Machine-readable electronics designs

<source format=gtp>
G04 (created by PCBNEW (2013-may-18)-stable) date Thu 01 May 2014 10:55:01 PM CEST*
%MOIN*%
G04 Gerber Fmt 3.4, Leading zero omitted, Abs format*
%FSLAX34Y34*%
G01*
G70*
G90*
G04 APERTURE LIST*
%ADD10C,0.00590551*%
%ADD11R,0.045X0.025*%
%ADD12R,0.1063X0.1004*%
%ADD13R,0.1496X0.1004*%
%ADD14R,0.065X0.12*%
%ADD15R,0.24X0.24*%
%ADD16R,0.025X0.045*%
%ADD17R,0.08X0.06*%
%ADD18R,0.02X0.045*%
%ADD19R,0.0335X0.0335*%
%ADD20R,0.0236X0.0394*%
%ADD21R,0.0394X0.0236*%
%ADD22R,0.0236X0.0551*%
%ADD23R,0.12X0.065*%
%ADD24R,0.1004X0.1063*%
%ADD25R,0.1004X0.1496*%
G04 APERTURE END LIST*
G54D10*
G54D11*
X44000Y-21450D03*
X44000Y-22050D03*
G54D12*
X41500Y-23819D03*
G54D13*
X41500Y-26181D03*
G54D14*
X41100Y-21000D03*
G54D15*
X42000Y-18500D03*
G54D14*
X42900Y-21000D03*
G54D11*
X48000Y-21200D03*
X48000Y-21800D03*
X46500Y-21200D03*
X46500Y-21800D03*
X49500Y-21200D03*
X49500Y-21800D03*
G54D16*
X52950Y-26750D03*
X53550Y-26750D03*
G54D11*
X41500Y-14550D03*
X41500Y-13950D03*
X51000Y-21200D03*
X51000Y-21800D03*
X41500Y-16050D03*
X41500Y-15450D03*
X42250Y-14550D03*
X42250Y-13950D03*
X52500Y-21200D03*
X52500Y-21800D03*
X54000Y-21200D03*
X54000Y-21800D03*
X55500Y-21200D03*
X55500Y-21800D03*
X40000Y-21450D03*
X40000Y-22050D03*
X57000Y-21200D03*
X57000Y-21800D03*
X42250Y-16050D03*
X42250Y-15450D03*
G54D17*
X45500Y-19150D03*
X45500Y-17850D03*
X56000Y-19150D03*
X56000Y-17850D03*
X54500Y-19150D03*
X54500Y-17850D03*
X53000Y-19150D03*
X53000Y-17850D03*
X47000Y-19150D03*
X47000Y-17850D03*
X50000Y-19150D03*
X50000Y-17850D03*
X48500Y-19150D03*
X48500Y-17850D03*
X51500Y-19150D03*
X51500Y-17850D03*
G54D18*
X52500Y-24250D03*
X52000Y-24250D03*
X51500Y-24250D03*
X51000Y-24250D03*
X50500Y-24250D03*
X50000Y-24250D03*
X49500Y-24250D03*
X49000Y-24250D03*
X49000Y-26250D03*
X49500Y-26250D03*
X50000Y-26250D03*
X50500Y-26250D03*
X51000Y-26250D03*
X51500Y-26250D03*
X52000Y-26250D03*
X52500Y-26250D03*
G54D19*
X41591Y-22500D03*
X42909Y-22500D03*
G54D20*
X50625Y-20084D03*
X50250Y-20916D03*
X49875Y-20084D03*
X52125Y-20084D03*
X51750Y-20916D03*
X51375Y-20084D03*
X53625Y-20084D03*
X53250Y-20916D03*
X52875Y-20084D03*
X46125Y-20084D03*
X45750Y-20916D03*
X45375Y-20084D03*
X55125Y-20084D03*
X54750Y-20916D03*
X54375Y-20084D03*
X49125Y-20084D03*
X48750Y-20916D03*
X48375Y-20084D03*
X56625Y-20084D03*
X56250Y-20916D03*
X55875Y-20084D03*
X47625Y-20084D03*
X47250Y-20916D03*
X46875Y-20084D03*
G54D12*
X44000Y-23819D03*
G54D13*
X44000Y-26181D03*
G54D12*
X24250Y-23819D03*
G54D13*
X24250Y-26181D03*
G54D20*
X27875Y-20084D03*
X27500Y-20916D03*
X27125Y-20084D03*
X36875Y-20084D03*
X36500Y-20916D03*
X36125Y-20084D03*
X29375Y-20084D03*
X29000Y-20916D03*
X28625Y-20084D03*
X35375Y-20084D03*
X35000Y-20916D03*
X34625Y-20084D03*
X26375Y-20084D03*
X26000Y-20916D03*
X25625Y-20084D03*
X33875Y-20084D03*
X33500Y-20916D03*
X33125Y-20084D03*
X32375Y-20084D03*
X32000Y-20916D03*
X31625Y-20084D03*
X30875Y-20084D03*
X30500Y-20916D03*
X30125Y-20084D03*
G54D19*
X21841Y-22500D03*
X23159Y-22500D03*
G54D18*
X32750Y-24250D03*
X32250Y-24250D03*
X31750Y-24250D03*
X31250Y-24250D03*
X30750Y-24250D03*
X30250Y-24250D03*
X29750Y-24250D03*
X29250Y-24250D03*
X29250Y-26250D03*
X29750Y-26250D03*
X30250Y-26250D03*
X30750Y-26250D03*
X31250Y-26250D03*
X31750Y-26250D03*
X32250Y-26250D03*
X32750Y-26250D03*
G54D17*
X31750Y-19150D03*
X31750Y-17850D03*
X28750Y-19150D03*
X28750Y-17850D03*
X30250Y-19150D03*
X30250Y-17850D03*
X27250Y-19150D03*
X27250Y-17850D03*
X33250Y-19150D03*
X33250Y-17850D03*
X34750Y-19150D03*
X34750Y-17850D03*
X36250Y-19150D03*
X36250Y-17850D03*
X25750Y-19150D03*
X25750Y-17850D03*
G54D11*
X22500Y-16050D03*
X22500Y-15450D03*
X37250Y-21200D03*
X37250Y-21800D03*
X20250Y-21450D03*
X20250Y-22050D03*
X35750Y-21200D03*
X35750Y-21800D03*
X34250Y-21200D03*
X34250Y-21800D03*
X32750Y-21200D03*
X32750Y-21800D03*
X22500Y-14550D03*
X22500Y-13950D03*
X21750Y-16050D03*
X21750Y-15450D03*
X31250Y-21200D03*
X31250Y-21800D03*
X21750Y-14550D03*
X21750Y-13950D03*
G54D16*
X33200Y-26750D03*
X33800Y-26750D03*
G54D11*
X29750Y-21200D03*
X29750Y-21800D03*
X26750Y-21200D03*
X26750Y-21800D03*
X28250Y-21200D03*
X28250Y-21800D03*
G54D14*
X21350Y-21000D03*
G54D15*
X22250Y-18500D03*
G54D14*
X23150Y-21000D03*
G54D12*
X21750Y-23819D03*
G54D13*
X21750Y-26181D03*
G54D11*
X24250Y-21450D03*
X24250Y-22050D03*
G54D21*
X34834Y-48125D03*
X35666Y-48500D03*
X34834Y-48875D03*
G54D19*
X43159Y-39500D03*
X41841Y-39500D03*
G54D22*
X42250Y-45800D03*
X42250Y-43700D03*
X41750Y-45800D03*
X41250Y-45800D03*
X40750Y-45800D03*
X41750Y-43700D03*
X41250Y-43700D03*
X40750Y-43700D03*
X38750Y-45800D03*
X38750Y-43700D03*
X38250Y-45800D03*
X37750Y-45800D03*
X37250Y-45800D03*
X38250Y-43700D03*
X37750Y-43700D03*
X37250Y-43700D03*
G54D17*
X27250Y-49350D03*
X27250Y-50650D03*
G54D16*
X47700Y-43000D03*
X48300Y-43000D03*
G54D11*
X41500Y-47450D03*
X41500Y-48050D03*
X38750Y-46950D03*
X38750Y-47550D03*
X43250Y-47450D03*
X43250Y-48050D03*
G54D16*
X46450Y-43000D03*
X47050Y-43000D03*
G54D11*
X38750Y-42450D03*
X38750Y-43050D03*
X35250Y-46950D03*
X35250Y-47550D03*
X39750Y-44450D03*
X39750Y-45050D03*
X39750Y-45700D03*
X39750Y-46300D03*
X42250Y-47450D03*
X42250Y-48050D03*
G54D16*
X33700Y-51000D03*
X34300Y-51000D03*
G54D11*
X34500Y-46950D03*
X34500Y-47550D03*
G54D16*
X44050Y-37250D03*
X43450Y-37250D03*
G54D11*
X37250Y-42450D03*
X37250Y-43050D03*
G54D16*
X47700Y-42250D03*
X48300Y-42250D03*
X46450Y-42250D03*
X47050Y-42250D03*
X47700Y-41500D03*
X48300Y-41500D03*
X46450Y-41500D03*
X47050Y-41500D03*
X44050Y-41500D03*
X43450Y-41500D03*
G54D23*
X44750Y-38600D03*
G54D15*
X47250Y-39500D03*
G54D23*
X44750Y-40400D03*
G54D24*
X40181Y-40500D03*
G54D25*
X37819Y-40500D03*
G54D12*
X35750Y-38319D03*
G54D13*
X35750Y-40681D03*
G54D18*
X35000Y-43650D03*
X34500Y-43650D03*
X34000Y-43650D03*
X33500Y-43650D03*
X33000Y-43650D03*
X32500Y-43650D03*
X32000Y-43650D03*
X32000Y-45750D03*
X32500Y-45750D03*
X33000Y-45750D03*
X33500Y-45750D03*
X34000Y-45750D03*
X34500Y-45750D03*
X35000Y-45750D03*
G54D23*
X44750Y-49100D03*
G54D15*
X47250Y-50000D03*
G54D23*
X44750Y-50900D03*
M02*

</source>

* * *

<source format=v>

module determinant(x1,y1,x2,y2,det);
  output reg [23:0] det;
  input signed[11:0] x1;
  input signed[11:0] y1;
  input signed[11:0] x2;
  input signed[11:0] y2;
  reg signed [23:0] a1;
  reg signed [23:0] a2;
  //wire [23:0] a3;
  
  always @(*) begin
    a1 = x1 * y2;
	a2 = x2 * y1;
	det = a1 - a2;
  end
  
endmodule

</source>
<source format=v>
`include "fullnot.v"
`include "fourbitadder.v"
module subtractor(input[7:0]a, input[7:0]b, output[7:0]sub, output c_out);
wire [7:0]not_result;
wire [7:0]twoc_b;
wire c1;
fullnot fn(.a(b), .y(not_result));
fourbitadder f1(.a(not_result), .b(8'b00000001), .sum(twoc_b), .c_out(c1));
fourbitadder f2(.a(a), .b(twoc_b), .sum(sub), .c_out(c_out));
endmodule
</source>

---

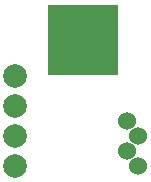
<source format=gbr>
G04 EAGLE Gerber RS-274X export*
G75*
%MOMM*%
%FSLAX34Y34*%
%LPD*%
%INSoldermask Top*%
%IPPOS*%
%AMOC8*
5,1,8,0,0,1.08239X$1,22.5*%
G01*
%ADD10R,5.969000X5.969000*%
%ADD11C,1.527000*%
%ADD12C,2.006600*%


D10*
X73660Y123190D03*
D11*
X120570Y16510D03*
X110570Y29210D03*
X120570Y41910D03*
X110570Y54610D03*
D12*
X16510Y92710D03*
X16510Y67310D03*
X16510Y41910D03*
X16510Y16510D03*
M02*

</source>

[Your assignment] In the entries above, find the line holding "X38750Y-43700D03*" and the line holding "X35000Y-43650D03*"; print both of them and every line between, exactly, and nothing else.

[Exercise solution]
X38750Y-43700D03*
X38250Y-45800D03*
X37750Y-45800D03*
X37250Y-45800D03*
X38250Y-43700D03*
X37750Y-43700D03*
X37250Y-43700D03*
G54D17*
X27250Y-49350D03*
X27250Y-50650D03*
G54D16*
X47700Y-43000D03*
X48300Y-43000D03*
G54D11*
X41500Y-47450D03*
X41500Y-48050D03*
X38750Y-46950D03*
X38750Y-47550D03*
X43250Y-47450D03*
X43250Y-48050D03*
G54D16*
X46450Y-43000D03*
X47050Y-43000D03*
G54D11*
X38750Y-42450D03*
X38750Y-43050D03*
X35250Y-46950D03*
X35250Y-47550D03*
X39750Y-44450D03*
X39750Y-45050D03*
X39750Y-45700D03*
X39750Y-46300D03*
X42250Y-47450D03*
X42250Y-48050D03*
G54D16*
X33700Y-51000D03*
X34300Y-51000D03*
G54D11*
X34500Y-46950D03*
X34500Y-47550D03*
G54D16*
X44050Y-37250D03*
X43450Y-37250D03*
G54D11*
X37250Y-42450D03*
X37250Y-43050D03*
G54D16*
X47700Y-42250D03*
X48300Y-42250D03*
X46450Y-42250D03*
X47050Y-42250D03*
X47700Y-41500D03*
X48300Y-41500D03*
X46450Y-41500D03*
X47050Y-41500D03*
X44050Y-41500D03*
X43450Y-41500D03*
G54D23*
X44750Y-38600D03*
G54D15*
X47250Y-39500D03*
G54D23*
X44750Y-40400D03*
G54D24*
X40181Y-40500D03*
G54D25*
X37819Y-40500D03*
G54D12*
X35750Y-38319D03*
G54D13*
X35750Y-40681D03*
G54D18*
X35000Y-43650D03*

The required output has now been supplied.